Diese Accounts zeigen, wie sich die Kommunikation über Finanzen in der jüngeren Generation verändert. Ernste Themen werden humorvoll und unterhaltsam aufbereitet, Gewinne und Verluste offen geteilt. Dabei entsteht ein Gemeinschaftsgefühl und eine neue Erinnerungskultur, die stark von der Meme-Kultur geprägt ist. Insgesamt zeigt sich, dass Finanzthemen längst Teil der Aufmerksamkeitsökonomie und der Internetkultur geworden sind. Erfolgreiche Akteure wie hedgefonds.henning, Litquidity und Arbitrage Andy verstehen es, diese Mechanismen für sich zu nutzen und zu Meinungsmachern in der Finanzwelt zu werden. Für traditionelle Finanzdienstleister wird es zunehmend wichtig, sich dieser Entwicklung anzupassen und neue Wege zu finden, um die junge Zielgruppe zu erreichen.
Aufmerksamkeitsökonomie – Eine Realität die sich Finanzdienstleister stellen müssen
Die Memefication der Finanzbranche ist dabei nur Teil einer größeren Entwicklung, die bereits mit Beginn des Web 2.0 begonnen hat (Plattform Age): In den letzten Jahrzehnten hat sich ein fundamentaler Wandel in unserer Wirtschaft vollzogen. Wir sind (Achtung Plattitüde!) von einer Ölwirtschaft zu einer Aufmerksamkeitsökonomie übergegangen. In einer Zeit des Informationsüberflusses ist Aufmerksamkeit zur knappen und damit wertvollen Ressource geworden. Unternehmen – von Apple über Amazon bis hin zu Facebook und TikTok – haben ihren Erfolg darauf aufgebaut, die Aufmerksamkeit der Menschen zu gewinnen, zu monetarisieren und zu binden. Doch viele traditionelle Finanzdienstleister scheinen diese tektonische Verschiebung noch nicht vollständig erfasst zu haben. Sie agieren oft noch in einer Welt, in der das Prädikat Hausbank allein ausreicht, um Kunden zu gewinnen und zu halten.
Dabei konkurrieren Angebote von Finanzdienstleister längst nicht mehr nur mit denen anderer Banken und Versicherungen, sondern mit allem, was um die Aufmerksamkeit der Menschen buhlt – von sozialen Medien über Streamingdienste bis hin zu Memes.

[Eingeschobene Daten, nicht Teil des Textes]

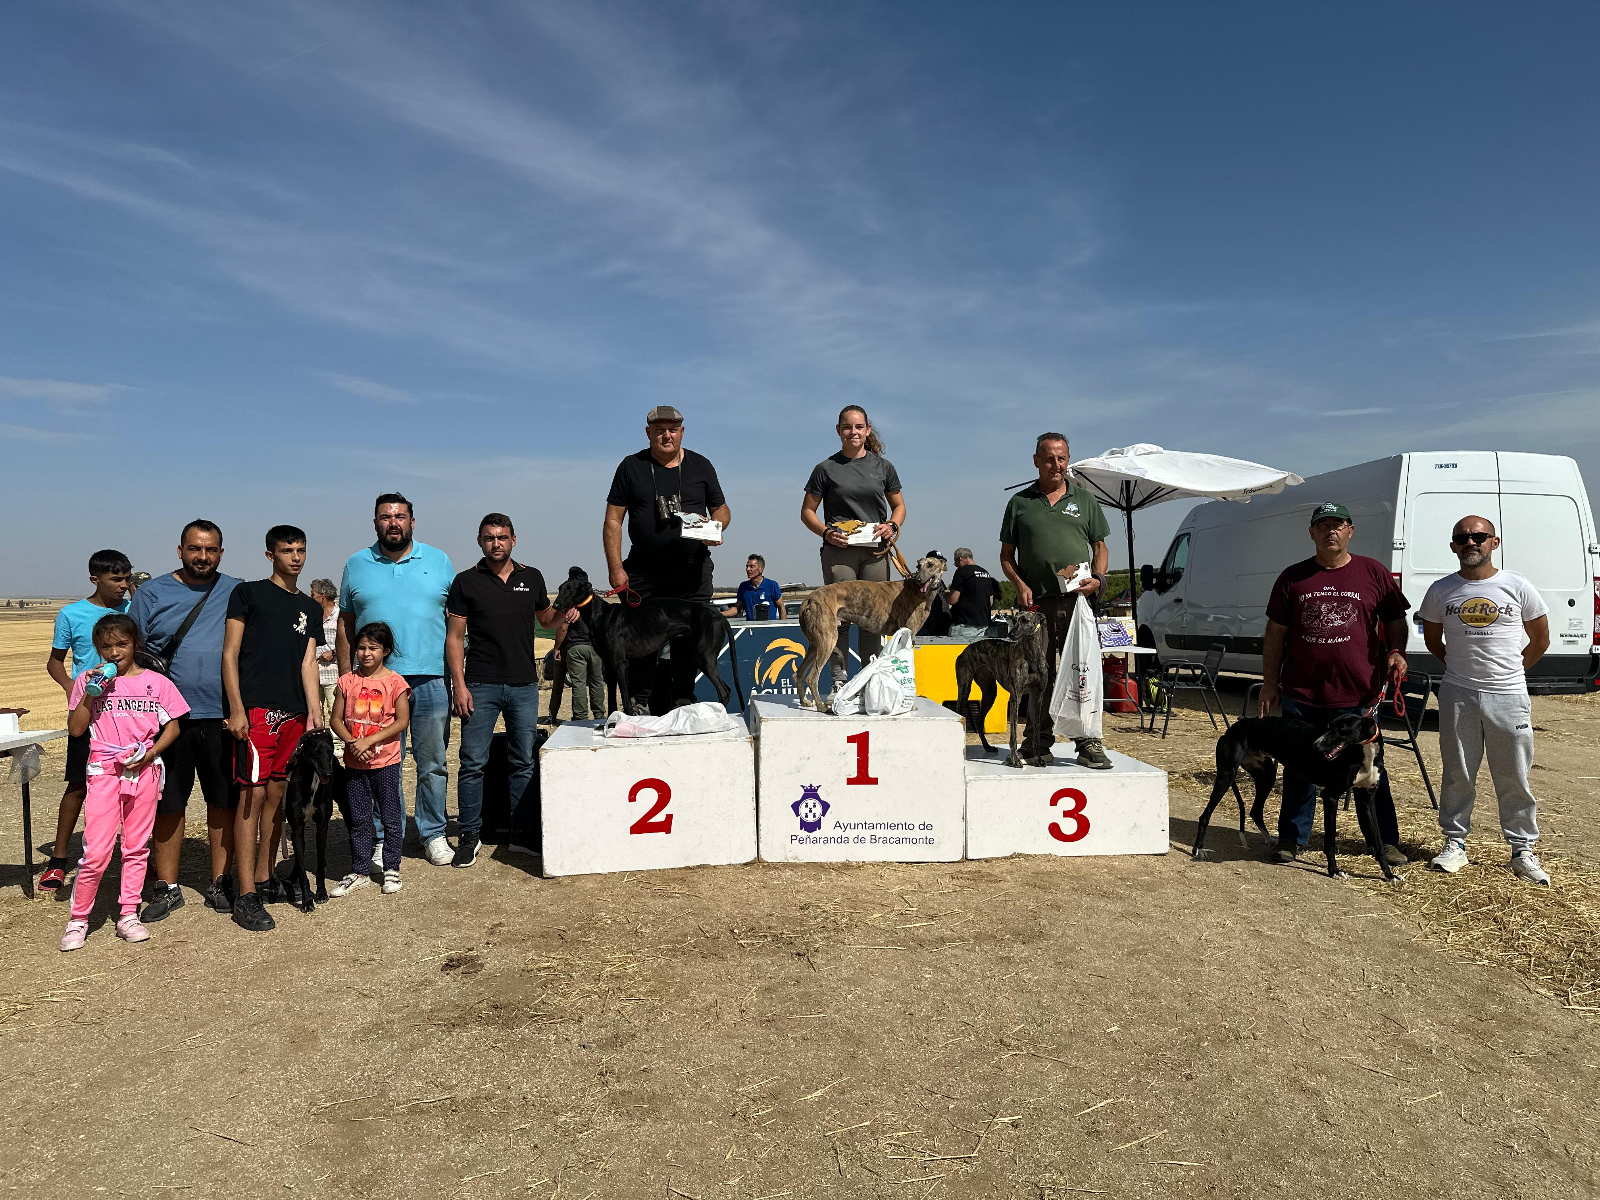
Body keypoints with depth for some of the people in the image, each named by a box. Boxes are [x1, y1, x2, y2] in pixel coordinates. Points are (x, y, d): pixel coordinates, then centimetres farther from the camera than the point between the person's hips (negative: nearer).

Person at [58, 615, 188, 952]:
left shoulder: (156, 682, 4)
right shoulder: (89, 681, 5)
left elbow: (172, 725, 6)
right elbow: (75, 729, 1)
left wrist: (153, 750, -10)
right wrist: (90, 693, -10)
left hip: (144, 770, 1)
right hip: (104, 771, -1)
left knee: (137, 846, 8)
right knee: (96, 851, -6)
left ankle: (128, 915, 18)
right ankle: (78, 918, 11)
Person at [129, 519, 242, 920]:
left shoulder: (236, 593, 6)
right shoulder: (152, 593, 4)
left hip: (223, 716, 1)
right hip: (170, 717, 0)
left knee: (224, 800, 7)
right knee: (168, 803, 7)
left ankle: (220, 883, 20)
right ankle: (167, 888, 19)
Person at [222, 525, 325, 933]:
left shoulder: (310, 608, 18)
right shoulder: (249, 593, 3)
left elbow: (308, 663, 14)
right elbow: (230, 654, -2)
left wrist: (314, 712, 3)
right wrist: (236, 709, -10)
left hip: (293, 712, 5)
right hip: (256, 710, -5)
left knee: (277, 796, 10)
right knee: (252, 796, -7)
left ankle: (264, 879, 21)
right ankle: (246, 897, -4)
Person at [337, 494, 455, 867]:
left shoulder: (439, 561, 8)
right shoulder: (357, 565, 9)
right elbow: (345, 625, 12)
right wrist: (345, 679, 5)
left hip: (431, 680, 0)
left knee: (433, 765, 7)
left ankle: (433, 835, 19)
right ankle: (384, 839, 17)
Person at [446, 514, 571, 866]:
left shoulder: (531, 577, 10)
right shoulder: (466, 582, 2)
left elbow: (546, 619, 22)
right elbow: (455, 636, 1)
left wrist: (563, 615, -2)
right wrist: (458, 684, -7)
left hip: (524, 685, 3)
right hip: (480, 686, -2)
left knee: (524, 762, 7)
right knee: (473, 763, -2)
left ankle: (523, 834, 17)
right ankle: (469, 835, 11)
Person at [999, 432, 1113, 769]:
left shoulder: (1085, 500, 14)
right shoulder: (1020, 502, 11)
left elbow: (1100, 546, 16)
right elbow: (1006, 554, 12)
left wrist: (1097, 578, -3)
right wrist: (1019, 585, -4)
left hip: (1077, 601, 0)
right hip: (1035, 602, 1)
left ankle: (1088, 743, -2)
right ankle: (1038, 740, 15)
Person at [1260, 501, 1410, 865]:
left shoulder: (1374, 573, 5)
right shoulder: (1293, 577, 6)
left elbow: (1395, 620, 13)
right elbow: (1275, 634, 8)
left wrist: (1395, 652, -7)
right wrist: (1269, 683, 5)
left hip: (1358, 696, 0)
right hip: (1301, 695, 1)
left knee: (1371, 771, 10)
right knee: (1299, 771, 9)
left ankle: (1387, 842, 24)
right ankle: (1292, 839, 21)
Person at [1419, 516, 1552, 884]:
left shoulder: (1518, 587, -1)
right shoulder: (1441, 591, 2)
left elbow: (1540, 640, 10)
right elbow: (1432, 640, 15)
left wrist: (1508, 673, 9)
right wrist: (1460, 667, 10)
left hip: (1508, 695, -1)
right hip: (1457, 695, 1)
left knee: (1514, 777, 5)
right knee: (1458, 774, 9)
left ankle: (1523, 849, 18)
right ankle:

Um in dieser neuen Realität zu bestehen, müssen Finanzdienstleister umdenken. Sie müssen verstehen, dass jede Interaktion mit ihren Kunden, jeder Touchpoint Teil eines Wettbewerbs um Aufmerksamkeit ist. Das erfordert ein Überdenken des gesamten Kundenerlebnisses. Es gilt, die eigenen Angebote so relevant und seamless in den Alltag der Menschen zu integrieren, dass sie sich im Rauschen des Aufmerksamkeitswettbewerbs durchsetzen können. Nur wenn Finanzdienstleister es schaffen, mehr als eine Transaktion zu sein, wenn sie zu einem festen und geschätzten Bestandteil des Lebens ihrer Kunden werden, haben sie eine Chance im Kampf um die wertvollste Ressource unserer Zeit – die Aufmerksamkeit.